That’s Africa baby

We were waiting in a Newmont conference room on site at the Ahafo mine. On the agenda: a briefing from Newmont’s General Manager in Ahafo Jay Bastian. He’s going to try and tell us what it’s like to run a place like this. The pressure for profitable production amid the wildly unpredictability that is Africa.

conferenceroom_1

Jay’s running late, so we wait. And I think of Amanda Pollock. She’s with the other group of students who just left Ahafo and heading to Akyem—where our group just was.

Amanda’s rare. She’s one of the strategic brains behind the class but also the person who makes it go. Relationship purveyor. Hotel booker. Curriculum advisor. Fixer.

She’s also well travelled in Africa.

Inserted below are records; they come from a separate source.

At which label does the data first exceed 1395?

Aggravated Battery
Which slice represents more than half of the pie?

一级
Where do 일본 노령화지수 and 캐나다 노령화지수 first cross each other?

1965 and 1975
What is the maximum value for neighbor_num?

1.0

She studied it in grad school and married a South African. She’s been all over the continent.

This is my first trip to Africa, but I’ve been to other international locales that are similarly challenging to get around and do things. Its a shared perspective that I think is bringing Amanda and I closer on this trip. Places like Ghana can seem capricious. Seemingly random problems with seemingly easy solutions that you are totally unqualified to help solve, even if you’re convinced you are. Patience is vital. Adaptability primal.

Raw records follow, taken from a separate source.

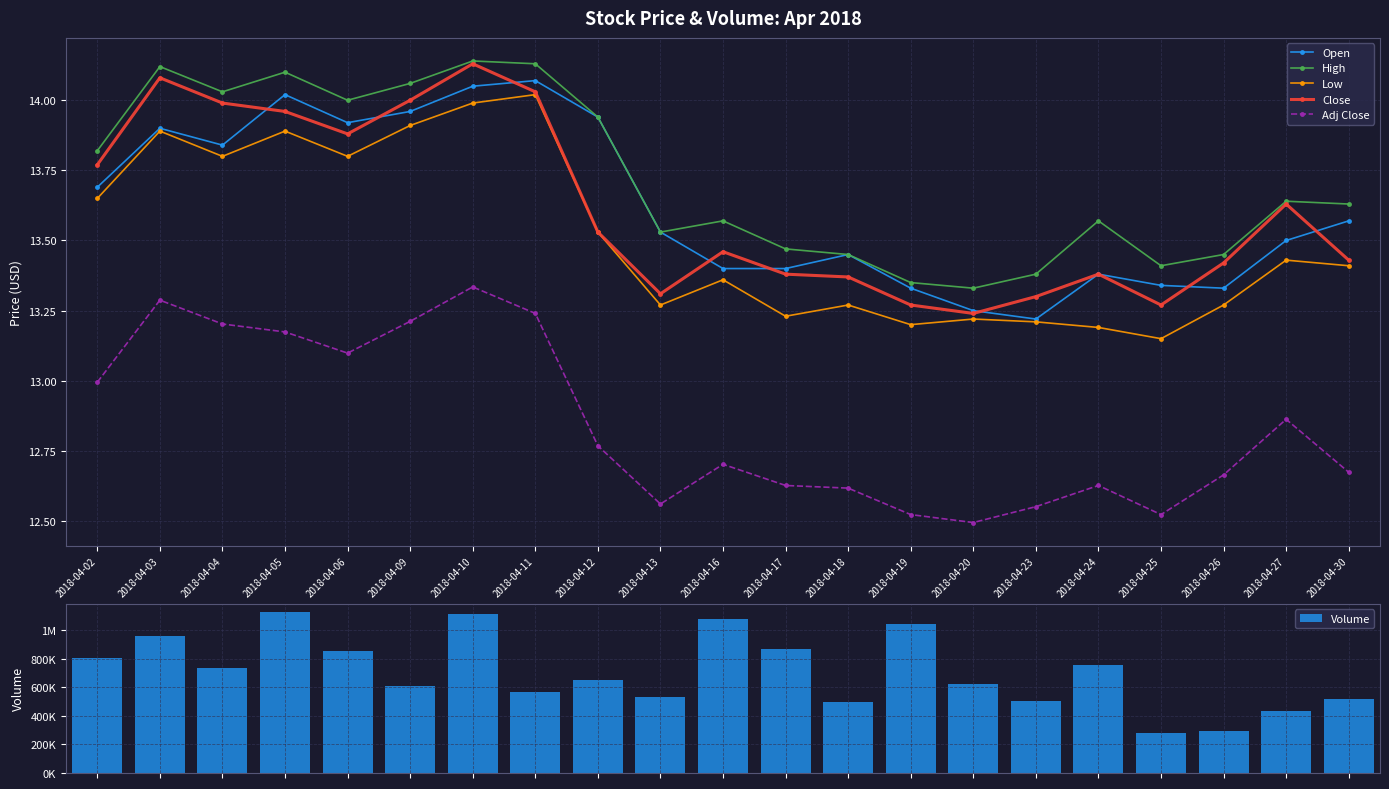

Rank the series by their maximum value, from highest to lowest.

Volume, High, Close, Open, Low, Adj Close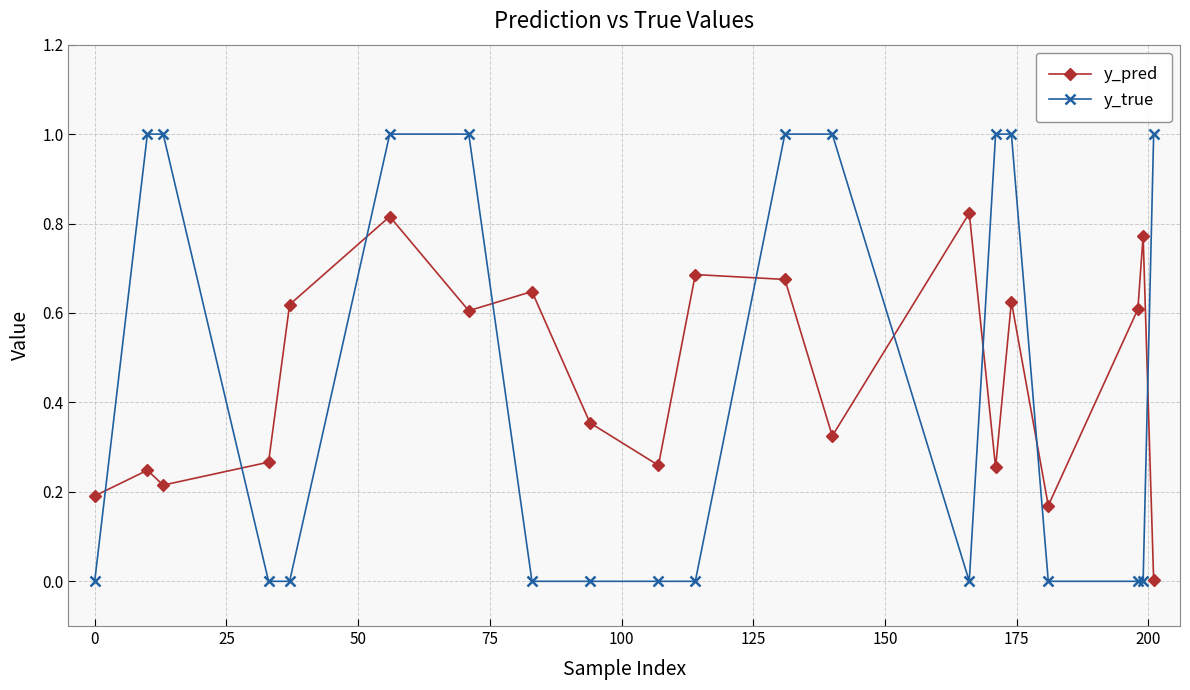

Rank the series by their maximum value, from highest to lowest.

y_true, y_pred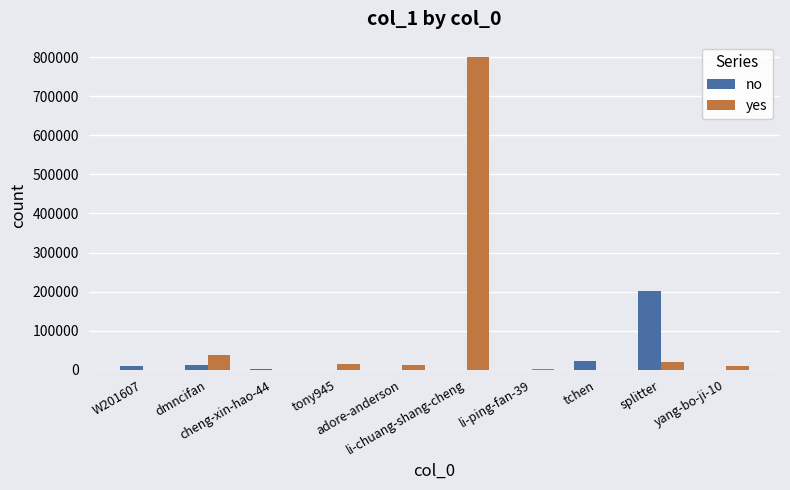

What is the maximum value shown in the chart?

799833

amanda_1Amanda introduced me to a term: T.A.B.: That’s Africa Baby. I smile about that as I wait for Jay. (Amanda kinda makes you smile like that.)


Jay arrives. It seems that there was a multi vehicle auto accident involving a large goods carrier truck. It happened outside of the fence line, but right in front of the expat village. There might have been a death. Certainly there are serious injuries. Newmont isn’t obligated to help (although their health care and emergency response infrastructure has significantly more resources that the surrounding municipalities). But there were Newmont employees involved. So Randy dispatched some vehicles.

drivinginghana

As is the custom in places like Ghana, where police are rare and ineffective and laws are vague points of reference, some of the Ghanaians were taking matters into their own hands. Exacting a bit of justice. The at-fault driver had abandoned his car and fled into the woods. It was a mob scene, and escalating.

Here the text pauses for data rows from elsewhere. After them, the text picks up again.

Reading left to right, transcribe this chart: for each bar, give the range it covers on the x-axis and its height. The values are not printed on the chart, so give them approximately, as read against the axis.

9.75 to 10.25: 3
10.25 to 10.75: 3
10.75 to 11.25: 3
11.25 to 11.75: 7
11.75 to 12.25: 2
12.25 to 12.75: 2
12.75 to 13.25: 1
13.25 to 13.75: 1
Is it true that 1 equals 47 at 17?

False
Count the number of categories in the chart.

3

Jay tells us about this quickly as if to get it out of the way. I don’t think he noticed the looks on our faces, the degree to which our jaws had dropped.

“Anyway, I think we have the Newmont folks in a safe place. Sorry I’m late. I thought I’d begin the presentation with some photos of the mine site. Is that okay?”

I instinctively look for Amanda. That’s not okay, Jay. But that’s Africa, baby.